--- start PASSAGE TO READ ---
Thursday, October 19, 2006

Anger and ignorance

Several weeks ago Anth and I were trying to purchase an updated Lonely Planet (to get some information for our trip to Mondulkiri) from one of the many young children that ply the riverfront with baskets of books. In the throng of negotiating simultaneously with multiple young merchants, I accidentally forgot with whom I was supposed to enter into the transaction with. After paying the wrong kid, the aggrieved party started yelling “Fuck you! Fuck you! You shit! Fuck you!” repeatedly at me. Knowing that this young boy was most likely hooked on glue and was understandably annoyed that I hadn’t paid him, I probably should have let this go. Instead, I made it pretty clear in Khmer that this was not appropriate behavior. He continued to abuse me, and followed Anth and I across the street to the car (DISCLAIMER – it had been raining very heavily and we are both sick that week, so the bicycles had been abandoned in favour of more obtrusive NGO wheels) where he ripped a part of the project sticker off, flicked it at me, and then spat on the door.
--- end PASSAGE TO READ ---
--- start EXTRACTED INFORMATION ---
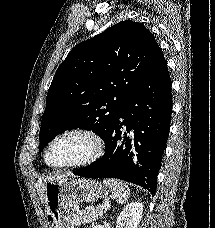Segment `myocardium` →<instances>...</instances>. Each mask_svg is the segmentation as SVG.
Segmentation results:
<instances>
[{"label":"myocardium","mask_w":215,"mask_h":228,"mask_svg":"<svg viewBox=\"0 0 215 228\" xmlns=\"http://www.w3.org/2000/svg\"><path fill=\"white\" fill-rule=\"evenodd\" d=\"M69 136H79L87 140L89 143V149L88 151L80 158H78L75 161H72L70 163L61 165V166H51L47 162V154L50 150V148L59 141L60 139H63L65 137ZM105 149V142L101 135L94 129L89 127H72L66 130L61 131L57 135H55L45 146L42 154L43 163L46 167H48L51 170L54 171H61L69 168H76L88 165L90 163H93L96 161L104 152Z\"/></svg>","instance_id":"obj_1"}]
</instances>
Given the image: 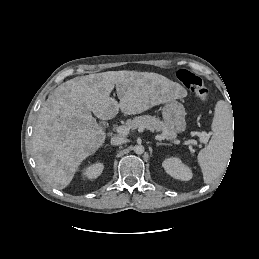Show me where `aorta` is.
<instances>
[{"label": "aorta", "instance_id": "762f6f07", "mask_svg": "<svg viewBox=\"0 0 259 259\" xmlns=\"http://www.w3.org/2000/svg\"><path fill=\"white\" fill-rule=\"evenodd\" d=\"M134 152L137 154V155H141L144 153V146L142 145H135L134 148H133Z\"/></svg>", "mask_w": 259, "mask_h": 259}]
</instances>
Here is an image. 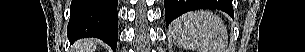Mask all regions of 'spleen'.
<instances>
[{
	"instance_id": "3e777b00",
	"label": "spleen",
	"mask_w": 305,
	"mask_h": 52,
	"mask_svg": "<svg viewBox=\"0 0 305 52\" xmlns=\"http://www.w3.org/2000/svg\"><path fill=\"white\" fill-rule=\"evenodd\" d=\"M169 33L178 46L196 52H225L228 44L222 19L208 10L183 14L171 23Z\"/></svg>"
}]
</instances>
--- end EXTRACTED INFORMATION ---
> _EXERCISES_
(1) Based on the blog post, do each of the following statements agree with it? Give yes or no for each, with the deciding words quoted from the blog post. (a) The Lonely Planet was wanted for information about a trip to Mondulkiri. (b) The bicycles were used to reach the riverfront that day. (c) The boy tore off part of the project sticker.
(2) Extend the blog post about the encounter on the riverfront, picking up right after its final sentence.

> _ANSWERS TO THE TASKS_
(1)
(a) Yes: "to get some information for our trip to Mondulkiri"
(b) No: "the bicycles had been abandoned in favour of more obtrusive NGO wheels"
(c) Yes: "he ripped a part of the project sticker off"

(2)
Later that night, my housemate was returning home from a few quiet drinks on his motorbike along an empty road, when he was rammed pretty hard from behind by a guy in a government pickup who was on his phone. After the driver sped off down the wrong side of the road, he decided to pursue the vehicle to make his disapproval known. A short chase around town (that mysteriously involved another motorbike following the pickup) ensued that climaxed in my housemate letter out a torrent of abuse (whilst this guy was still on his phone no less). My housemate is a pretty level headed person - so how does this happen? Why was I arguing violently with a 12 year old earlier that day? More importantly, how do things like this happen on a weekly basis in Cambodia?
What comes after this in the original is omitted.